**LA TAREA**. En el texto sobre las democracias, ¿contra qué se establecieron inicialmente las democracias?

**TEXTO EXTRAÍDO**.
Porque las democracias, cuando nacieron, se establecieron sobre las bases de unas exigencias sociales. Inicialmente contra el poder absoluto de los príncipes y reyes. Posteriormente crecieron luchando por un salario justo, una vida digna, el derecho a la educación, a la sanidad, a una vivienda para todos.

«El único bien deseable -dice Wallerstein, gran investigador de la universidad de Yale- es el que permite obtener para la mayor parte de la humanidad una vida racional e inteligente». Y, aunque no lo hubiese dicho, ¡es tan evidente! Lo malo es que lo que es racional para el patrón no lo es para el obrero. La lógica del poder no puede ser compartida por quienes estando en paro no disponen de lo necesario para esa vida digna.

La degeneración de las democracias políticas, nunca culminadas por el degradante bipartidismo, se inició al romper la unión, la interdependencia y equilibrio entre los intereses desmesurados del poder y las necesidades sociales. Porque siempre fue el poder quien permitió, potenció y se benefició del incremento de las desigualdades entre los ciudadanos. Porque, como defendió Kafka, el poder es el camino contrario a la libertad.

**REGISTROS DEL CONJUNTO**.
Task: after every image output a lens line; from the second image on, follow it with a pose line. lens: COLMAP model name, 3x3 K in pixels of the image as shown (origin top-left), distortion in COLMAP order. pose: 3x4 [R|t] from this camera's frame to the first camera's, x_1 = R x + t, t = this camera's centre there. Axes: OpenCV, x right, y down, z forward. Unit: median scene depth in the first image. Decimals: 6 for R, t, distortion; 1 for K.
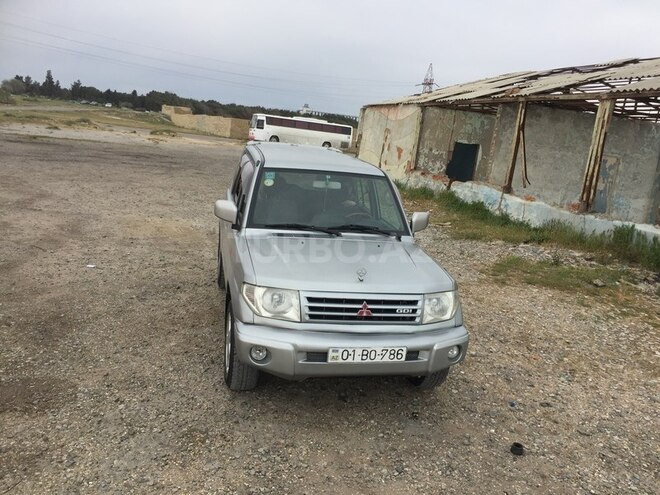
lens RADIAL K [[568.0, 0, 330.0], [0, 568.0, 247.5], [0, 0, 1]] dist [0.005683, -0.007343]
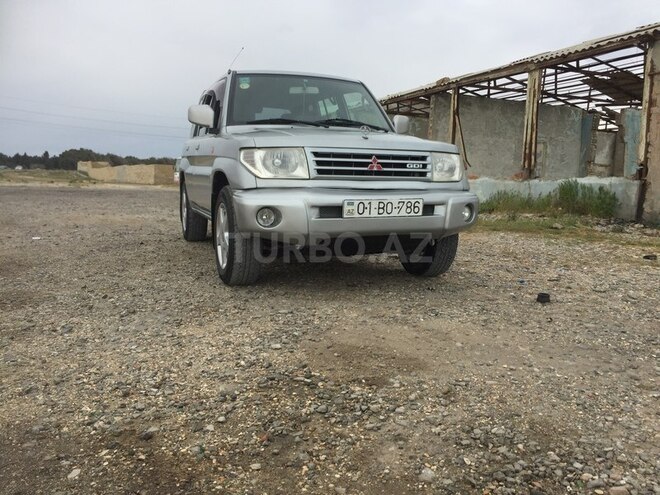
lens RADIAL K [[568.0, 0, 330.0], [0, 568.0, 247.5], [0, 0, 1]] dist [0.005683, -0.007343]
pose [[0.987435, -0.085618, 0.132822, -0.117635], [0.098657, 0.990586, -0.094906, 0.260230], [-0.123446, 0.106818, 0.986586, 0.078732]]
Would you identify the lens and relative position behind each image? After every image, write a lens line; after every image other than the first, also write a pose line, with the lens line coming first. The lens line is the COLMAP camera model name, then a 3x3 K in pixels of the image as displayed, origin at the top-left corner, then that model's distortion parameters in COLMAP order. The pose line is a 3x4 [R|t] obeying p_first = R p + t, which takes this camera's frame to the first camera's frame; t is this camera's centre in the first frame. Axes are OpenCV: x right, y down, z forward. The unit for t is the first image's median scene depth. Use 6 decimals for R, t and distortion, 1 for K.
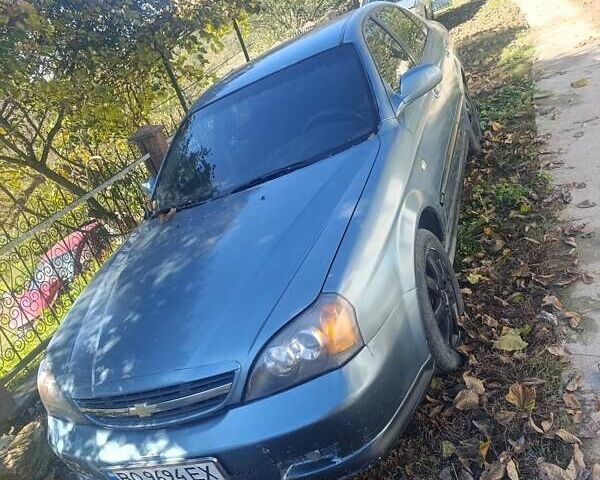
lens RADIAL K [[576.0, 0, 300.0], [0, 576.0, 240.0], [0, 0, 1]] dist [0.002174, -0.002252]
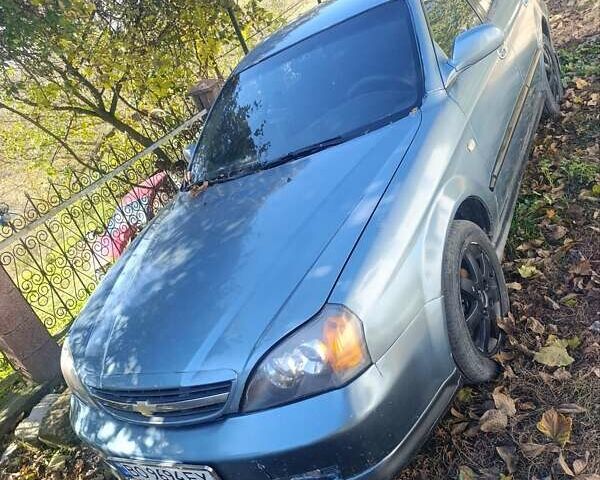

...

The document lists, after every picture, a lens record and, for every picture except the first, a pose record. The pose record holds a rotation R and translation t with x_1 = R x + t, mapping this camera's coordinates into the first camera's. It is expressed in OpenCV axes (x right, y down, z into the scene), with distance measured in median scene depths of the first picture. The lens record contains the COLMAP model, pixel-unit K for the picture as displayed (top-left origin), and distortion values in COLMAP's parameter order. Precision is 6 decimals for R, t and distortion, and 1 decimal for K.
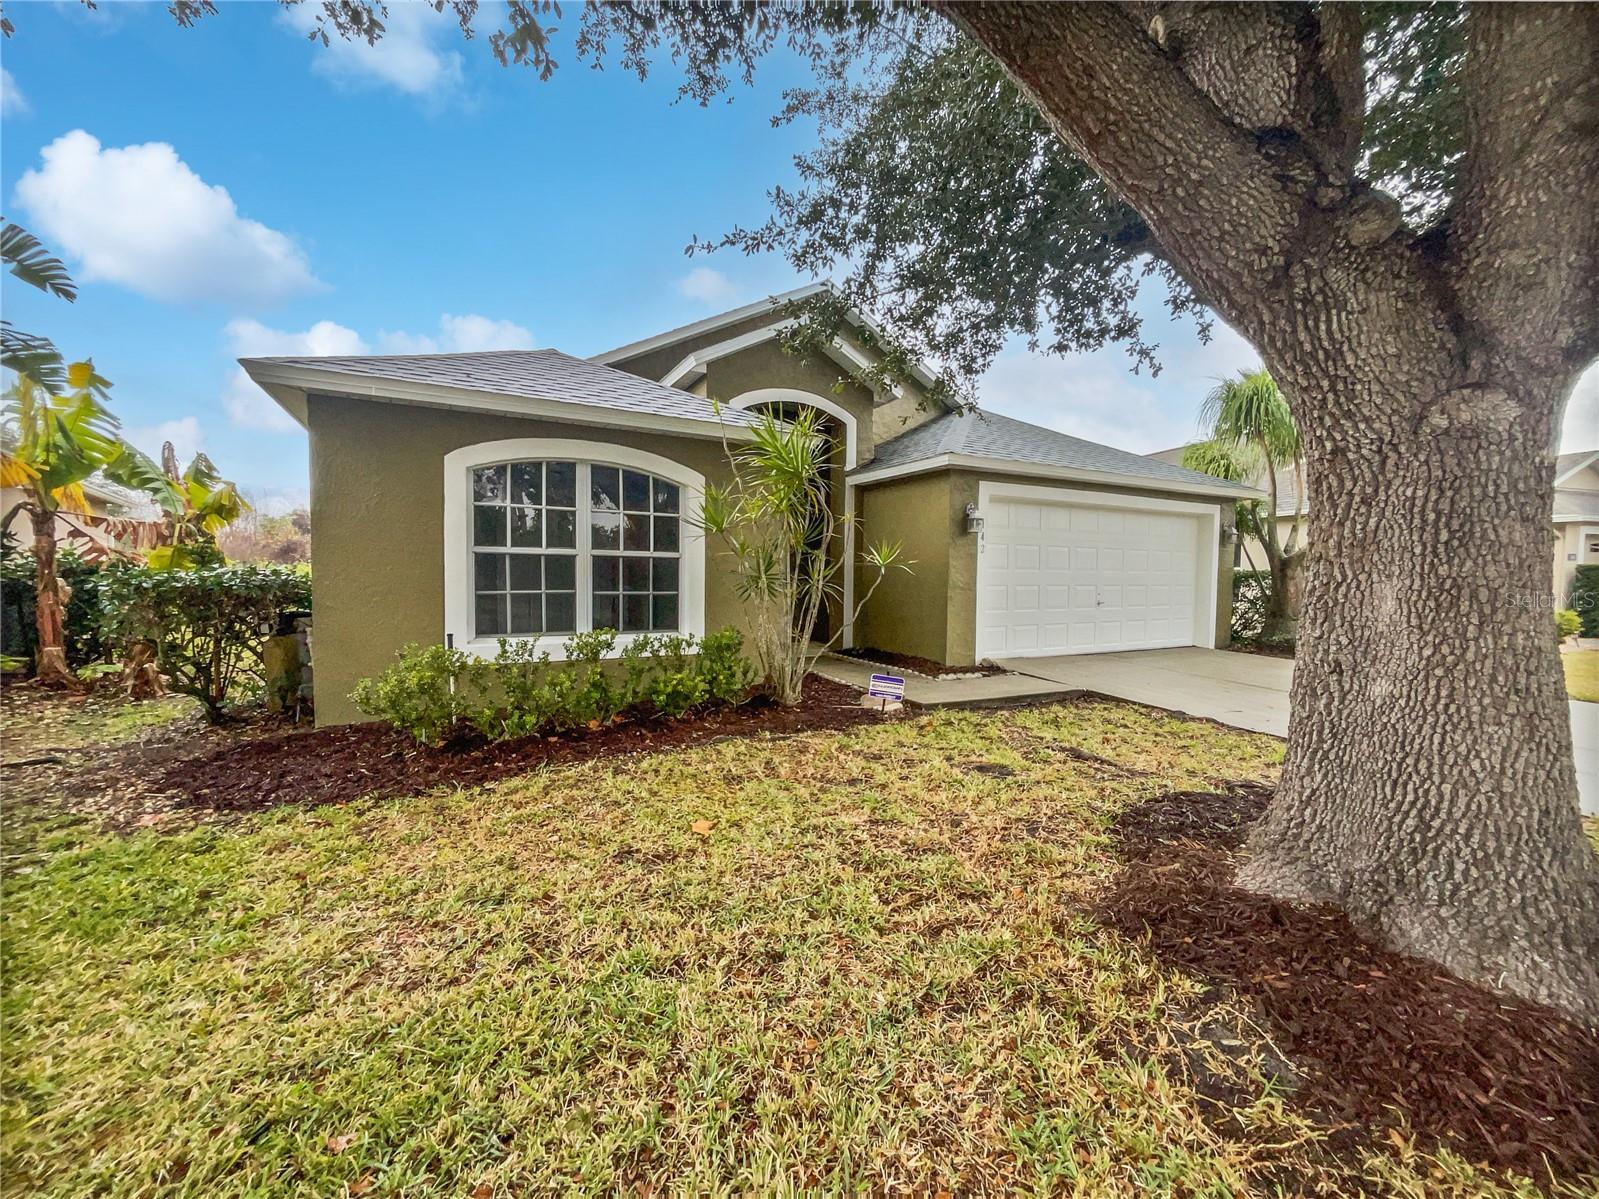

---

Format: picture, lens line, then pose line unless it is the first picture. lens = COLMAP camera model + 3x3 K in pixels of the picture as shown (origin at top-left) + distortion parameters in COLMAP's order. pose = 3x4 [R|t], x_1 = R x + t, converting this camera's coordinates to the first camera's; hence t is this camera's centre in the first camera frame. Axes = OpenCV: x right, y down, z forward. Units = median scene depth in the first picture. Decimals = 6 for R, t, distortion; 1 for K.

**ÁREA DE RESPUESTA**. Contra el poder absoluto de los príncipes y reyes.